April DeConick laments that (biblical) scholars usually prefer “rationalizations”, apologetics, “buts”, “tortured exegesis”, “negative labeling”, “side-stepping”, “illogical claims”, and preservation of the church-academy symbiosis over critical engagement with primary and even secondary texts.
“I have known for a long time that traditions are conservative and self-interested, but what is coming home for me in a very real way is just how much the traditions are safe-guarded by the dominant group – be it the mainstream churches or the academy – and how far the dominant group will go to protect them. The interests and preservation of those interests often become the end-all, even at the expense of historical truth. The rationalizations, the apologies, the ‘buts’, the tortured exegesis, the negative labeling, the side-stepping, the illogical claims accumulate until they create an insurmountable wall that preserves both church and academy, which remain (uncomfortably so for me) symbiotic. The entrenchment of the academy is particularly worrisome for me. Scholars’ works are often spun by other scholars, not to really engage in authentic critical debate or review, but to cast the works in such a way that they can be dismissed (if they don’t support the entrenchment) or engaged (if they do). In other words, fair reproduction of the author’s position and engagement with it does not seem to me to be the top priority. The quest for historical knowledge does not appear to me to be the major concern. It usually plays back seat to other issues including the self-preservation of the ideas and traditions of the dominant parties – those who control the churches, and the academy with its long history of alliance with the churches.”

The Naassene fragment (in Hippolytus, Refut 5.10.2), Miroslav Marcovich, Studies in Graeco-Roman religions and Gnosticism, 80
Call me naive (go on, do it!), but before I got into this game, I honestly thought that I would be joining a stimulating community constantly challenging the ways we think about everything. While there are some honourable exceptions, such an open-minded approach is, disappointingly, rare.

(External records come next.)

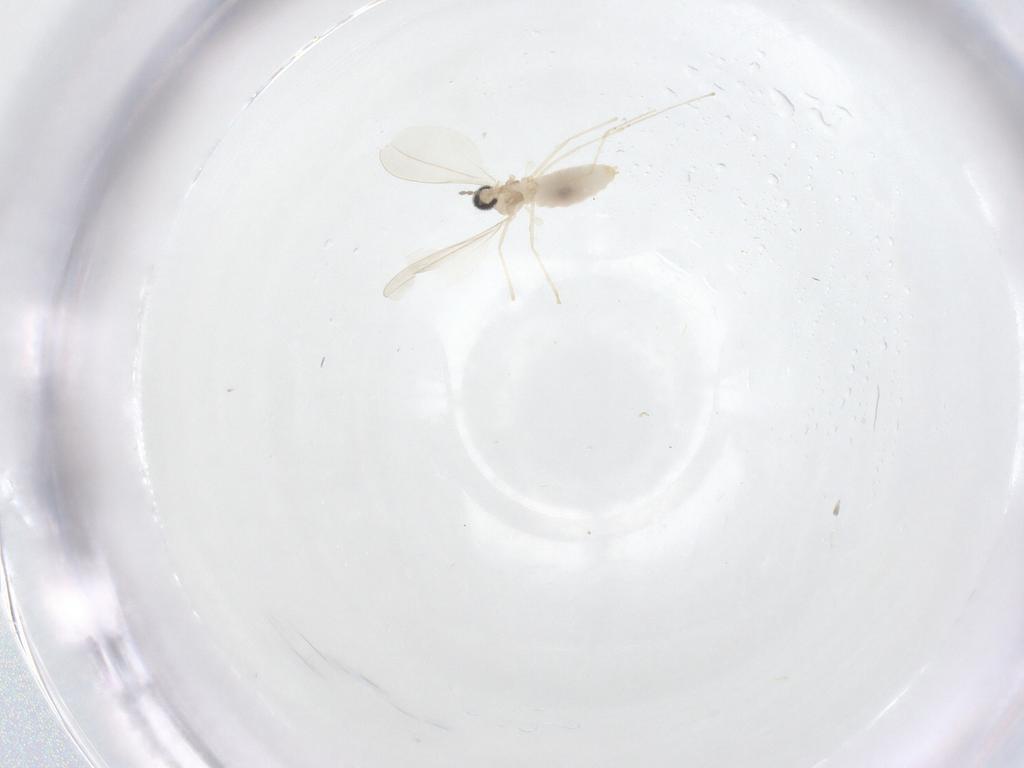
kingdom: Animalia
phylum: Arthropoda
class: Insecta
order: Diptera
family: Cecidomyiidae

One such exception will (most probably) be April DeConick’s forthcoming book on the gnostic/canonical Gospel of John, which has the working title, John Interrupted – hints of which will appear within her forthcoming paper at the Rockwell Religious Studies 2010 Symposium: Hidden God, Hidden Histories, “What is hiding in the Gospel of John? Reconceptualizing Johannine Origins and the Roots of Gnosticism”, 15 April 2010.